A mio avviso, quindi, la nuova Convenzione dovrebbe avere funzioni costituenti e porre mano ai nodi delle competenze dell’Ue, del riequilibrio dei poteri tra le istituzioni dell’Unione e tra questa e gli Stati membri, anche attraverso l’introduzione, per determinate materie, della regola del voto nel Consiglio europeo a maggioranza qualificata.
Il disegno della Convenzione costituente porta con sé l’esigenza di un’integrazione differenziata, affinché i paesi che vogliono procedere più speditamente sulla via dell’Unione federale non possano venire bloccati da quelli recalcitranti. Tutte queste fasi, a mio avviso, dovrebbero essere collocate all’interno di una “road map”, da ora alla Federazione europea, di cui siano specificati i vari passaggi e le scadenze.

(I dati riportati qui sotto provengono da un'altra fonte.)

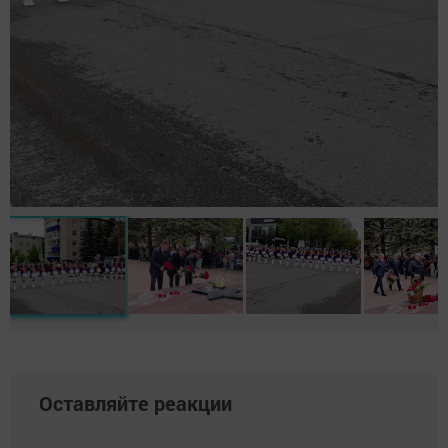
Оставляйте реакции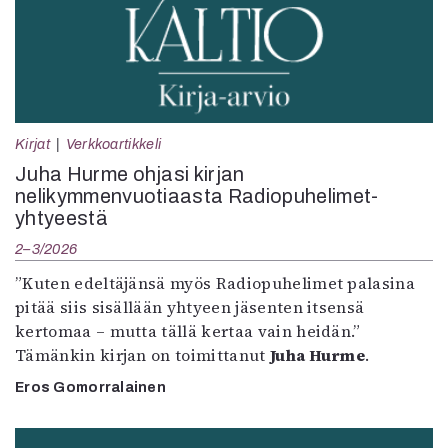
Kirjat
Verkkoartikkeli
Juha Hurme ohjasi kirjan
nelikymmenvuotiaasta Radiopuhelimet-
yhtyeestä
2–3/2026
”Kuten edeltäjänsä myös Radiopuhelimet palasina
pitää siis sisällään yhtyeen jäsenten itsensä
kertomaa – mutta tällä kertaa vain heidän.”
Tämänkin kirjan on toimittanut
Juha Hurme
.
Eros Gomorralainen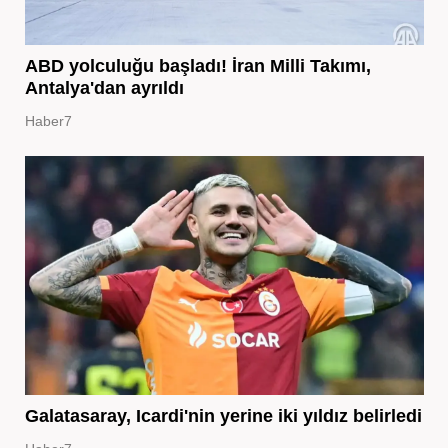
ABD yolculuğu başladı! İran Milli Takımı,
Antalya'dan ayrıldı
Haber7
Galatasaray, Icardi'nin yerine iki yıldız belirledi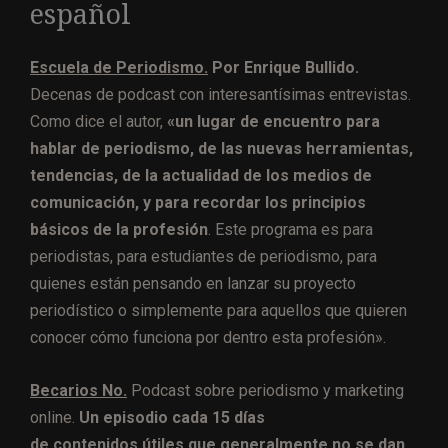
español
Escuela de Periodismo.
Por Enrique Bullido.
Decenas de podcast con interesantísimas entrevistas.
Como dice el autor,
«un lugar de encuentro para
hablar de periodismo, de las nuevas herramientas,
tendencias, de la actualidad de los medios de
comunicación, y para recordar los principios
básicos de la profesión
. Este programa es para
periodistas, para estudiantes de periodismo, para
quienes están pensando en lanzar su proyecto
periodístico o simplemente para aquellos que quieren
conocer cómo funciona por dentro esta profesión».
Becarios No.
Podcast sobre periodismo y marketing
online.
Un episodio cada 15 días
de contenidos útiles que generalmente no se dan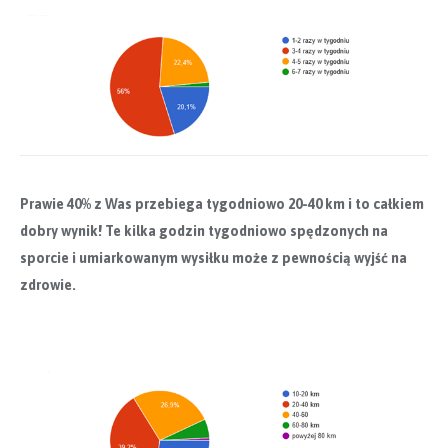
Prawie 40% z Was przebiega tygodniowo 20-40 km i to całkiem
dobry wynik! Te kilka godzin tygodniowo spędzonych na
sporcie i umiarkowanym wysiłku może z pewnością wyjść na
zdrowie.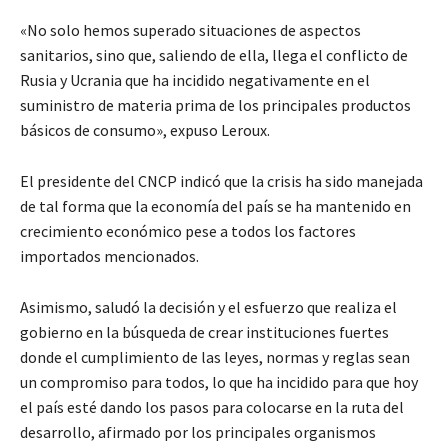
«No solo hemos superado situaciones de aspectos
sanitarios, sino que, saliendo de ella, llega el conflicto de
Rusia y Ucrania que ha incidido negativamente en el
suministro de materia prima de los principales productos
básicos de consumo», expuso Leroux.
El presidente del CNCP indicó que la crisis ha sido manejada
de tal forma que la economía del país se ha mantenido en
crecimiento económico pese a todos los factores
importados mencionados.
Asimismo, saludó la decisión y el esfuerzo que realiza el
gobierno en la búsqueda de crear instituciones fuertes
donde el cumplimiento de las leyes, normas y reglas sean
un compromiso para todos, lo que ha incidido para que hoy
el país esté dando los pasos para colocarse en la ruta del
desarrollo, afirmado por los principales organismos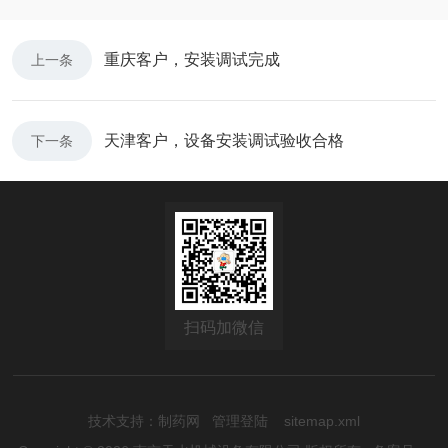
重庆客户，安装调试完成
上一条
天津客户，设备安装调试验收合格
下一条
扫码加微信
技术支持：
制药网
管理登陆
sitemap.xml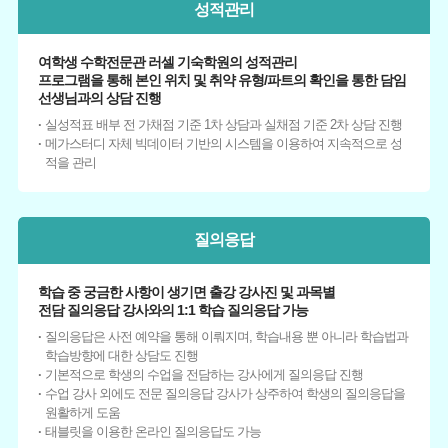
성적관리
여학생 수학전문관 러셀 기숙학원의 성적관리
프로그램을 통해 본인 위치 및 취약 유형/파트의 확인을 통한 담임
선생님과의 상담 진행
실성적표 배부 전 가채점 기준 1차 상담과 실채점 기준 2차 상담 진행
메가스터디 자체 빅데이터 기반의 시스템을 이용하여 지속적으로 성
적을 관리
질의응답
학습 중 궁금한 사항이 생기면 출강 강사진 및 과목별
전담 질의응답 강사와의 1:1 학습 질의응답 가능
질의응답은 사전 예약을 통해 이뤄지며, 학습내용 뿐 아니라 학습법과
학습방향에 대한 상담도 진행
기본적으로 학생의 수업을 전담하는 강사에게 질의응답 진행
수업 강사 외에도 전문 질의응답 강사가 상주하여 학생의 질의응답을
원활하게 도움
태블릿을 이용한 온라인 질의응답도 가능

Questa “road map” dovrebbe essere approvata dagli Stati disposti a perseguirla e accompagnata da una dichiarazione solenne di volontà politica, analoga negli scopi alla Dichiarazione Schuman del 9 maggio 1950, che rappresentò l’atto di nascita dell’Europa comunitaria. Come scriveva Tommaso Padoa-Schioppa in una riflessione citata da Napolitano, “l’incompiutezza rende precario il già costruito”. Ma l’approvazione di un piano preciso, con scadenze temporali, da cui emerga chiaramente il senso di marcia e il punto di arrivo, produrrebbe effetti immediati, non solo sulle aspettative dei mercati ma soprattutto sulla fiducia e nella speranza dei cittadini, oggi fortemente depresse.
Non ci rimane che auspicare che tutte le proposte avanzate dal presidente Napolitano siano fatte proprie dal governo italiano e tradotte, in sede nazionale ed europea, in conseguenti atti di governo cui venga impressa la necessaria urgenza.